[Stated exercise] Could you reproduce the stretch of lines below, from the line containing "common name: Trumpet-creeper" through the end of the material, without changing anything?

[Rows from a dataset]
_____

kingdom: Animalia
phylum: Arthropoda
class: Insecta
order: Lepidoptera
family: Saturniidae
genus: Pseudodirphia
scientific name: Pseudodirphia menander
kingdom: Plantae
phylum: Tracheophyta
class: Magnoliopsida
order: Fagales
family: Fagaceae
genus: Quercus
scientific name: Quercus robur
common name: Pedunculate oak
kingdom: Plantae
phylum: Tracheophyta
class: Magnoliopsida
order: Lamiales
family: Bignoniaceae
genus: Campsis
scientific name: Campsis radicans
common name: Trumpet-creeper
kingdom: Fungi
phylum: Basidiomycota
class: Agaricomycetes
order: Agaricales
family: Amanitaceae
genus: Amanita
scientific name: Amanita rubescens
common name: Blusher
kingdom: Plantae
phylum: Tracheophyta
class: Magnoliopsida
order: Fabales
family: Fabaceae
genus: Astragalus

_____

[Exercise answer]
common name: Trumpet-creeper
kingdom: Fungi
phylum: Basidiomycota
class: Agaricomycetes
order: Agaricales
family: Amanitaceae
genus: Amanita
scientific name: Amanita rubescens
common name: Blusher
kingdom: Plantae
phylum: Tracheophyta
class: Magnoliopsida
order: Fabales
family: Fabaceae
genus: Astragalus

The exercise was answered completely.